Science’s special issue, on Data Replication and Reproducibility (December 2, 2011) was the latest in our list of “make note of these helpful special issues”. True to form, the Introduction laid out the issues, noting how “replication — the confirmation of results and conclusions from one study obtained independently in another — is considered the scientific gold standard”, but acknowledging that this concept is complicated by the amounts of data produced, the approaches taken to research, and the complexity of the question.
The first article, by Roger D. Peng from the Johns Hopkins Bloomberg School of Public Health on reproducible research in computational science, raised many interesting points about the potential for reproducibility as a minimum standard for assessing the value of scientific claims. While full replication of a study is the gold standard for evaluating publishing findings, it is often not feasible. He uses the example of environmental epidemiology to illustrate: reproducing a large cohort study designed to examine health effects of pollution would be difficult if not impossible. Such a study is very expensive and requires a long follow-up time.

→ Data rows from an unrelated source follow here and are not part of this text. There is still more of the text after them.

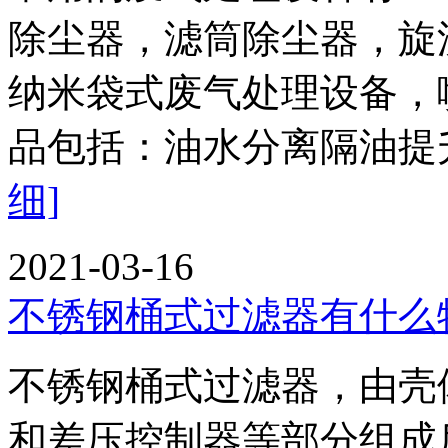
除尘器，滤筒除尘器，旋
纳米袋式废气处理设备，
品包括：油水分离隔油提升
细]
2021-03-16
不锈钢桶式过滤器有什么
不锈钢桶式过滤器，由壳
和差压控制器等部分组成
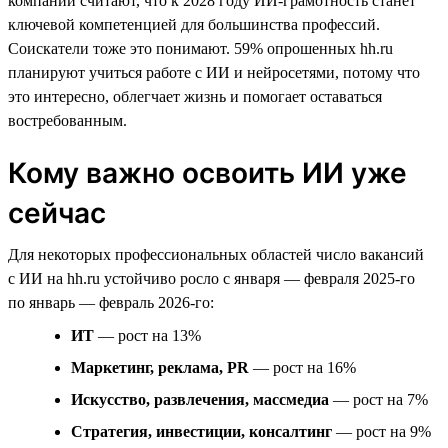
компаний считают, что к 2028 году ИИ-грамотность станет
ключевой компетенцией для большинства профессий.
Соискатели тоже это понимают. 59% опрошенных hh.ru
планируют учиться работе с ИИ и нейросетями, потому что
это интересно, облегчает жизнь и помогает оставаться
востребованным.
Кому важно освоить ИИ уже
сейчас
Для некоторых профессиональных областей число вакансий
с ИИ на hh.ru устойчиво росло с января — февраля 2025-го
по январь — февраль 2026-го:
ИТ
— рост на 13%
Маркетинг, реклама, PR
— рост на 16%
Искусство, развлечения, массмедиа
— рост на 7%
Стратегия, инвестиции, консалтинг
— рост на 9%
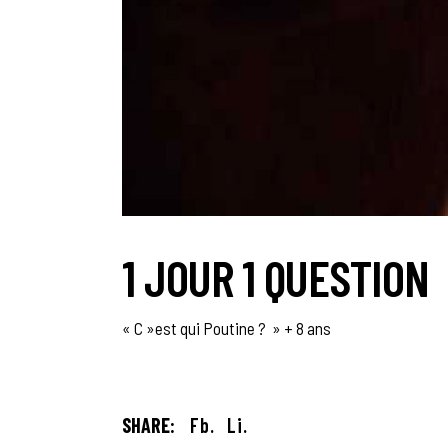
1 JOUR 1 QUESTION
« C »est qui Poutine ? » + 8 ans
SHARE:
Fb.
Li.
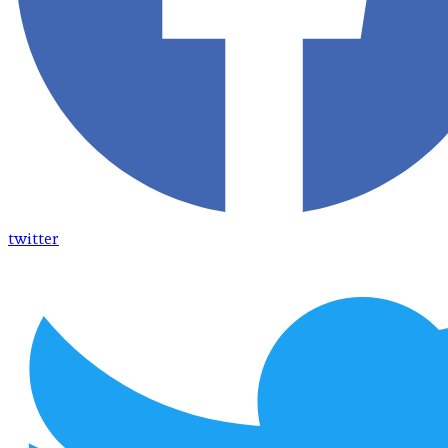
twitter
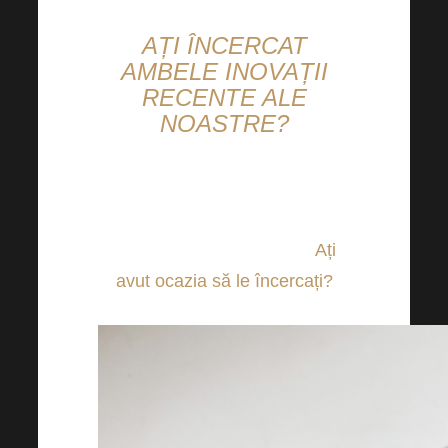
AȚI ÎNCERCAT
AMBELE INOVAȚII
RECENTE ALE
NOASTRE?
Recenta Academie Harmonelo
a fost marcată de dezvăluirea a
două produse deosebite.
Ați
avut ocazia să le încercați?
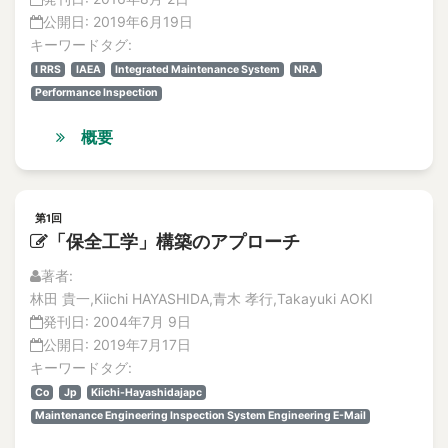
公開日:
2019年6月19日
キーワードタグ:
I RRS
IAEA
Integrated Maintenance System
NRA
Performance Inspection
概要
第1回
「保全工学」構築のアプローチ
著者:
林田 貴一,Kiichi HAYASHIDA,青木 孝行,Takayuki AOKI
発刊日:
2004年7月 9日
公開日:
2019年7月17日
キーワードタグ:
Co
Jp
Kiichi-Hayashidajapc
Maintenance Engineering Inspection System Engineering E-Mail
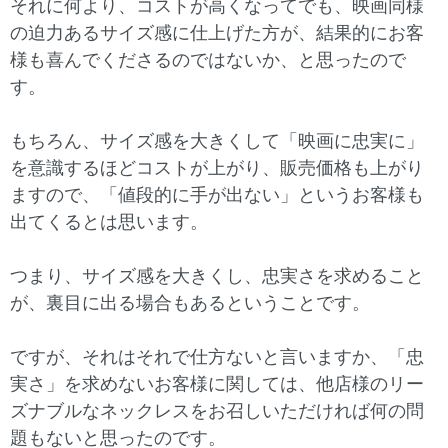
それに何より、コストが高くなってでも、映画同様
の迫力あるサイズ感に仕上げた方が、結果的にお客
様も喜んでくださるのではないか、と思ったので
す。
もちろん、サイズ感を大きくして「映画に忠実に」
を意識するほどコストが上がり、販売価格も上がり
ますので、「値段的に手が出ない」というお客様も
出てくるとは思います。
つまり、サイズ感を大きくし、忠実さを求めること
が、裏目に出る場合もあるということです。
ですが、それはそれで仕方ないと言いますか、「忠
実さ」を求めないお客様に関しては、他店様のリー
ズナブルなネックレスをお召しいただければ何の問
題もないと思ったのです。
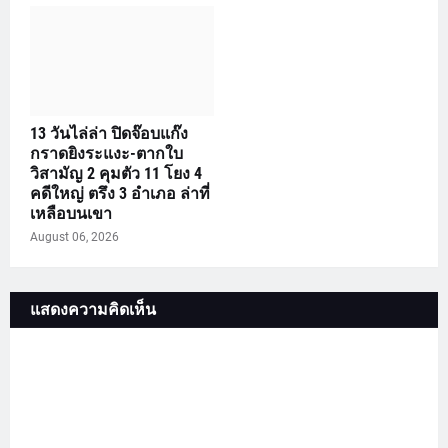
13 วันไล่ล่า ปิดจ๊อบแก๊ง
กราดยิงระแงะ-ตากใบ
วิสามัญ 2 คุมตัว 11 โยง 4
คดีใหญ่ ตรึง 3 อำเภอ ล่าที่
เหลือบนเขา
August 06, 2026
แสดงความคิดเห็น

Other reproducibility barriers exist, as he notes, related to technical issues with instrumentation, cultural issues within the researcher community, and the lack of an integrated infrastructure for distributing research results. But progress is being made, through journals like Biostatistics that encourage authors to make their work reproducible by others. Peng suggests small steps can be made now to reach the overall goal of reproducibility. Authors can publish their code, even if it is not “clean or beautiful”. Free repositories exist for this purpose. Publishing code plus data sets is another step. His final recommendation is that the science community create a “DataMed Central” and a “CodeMed Central”, similar to PubMed Central, that is, a repository for data, metadata, and code, with links to each other and corresponding publications.
What do you think of a resource like a “DataMed Central”?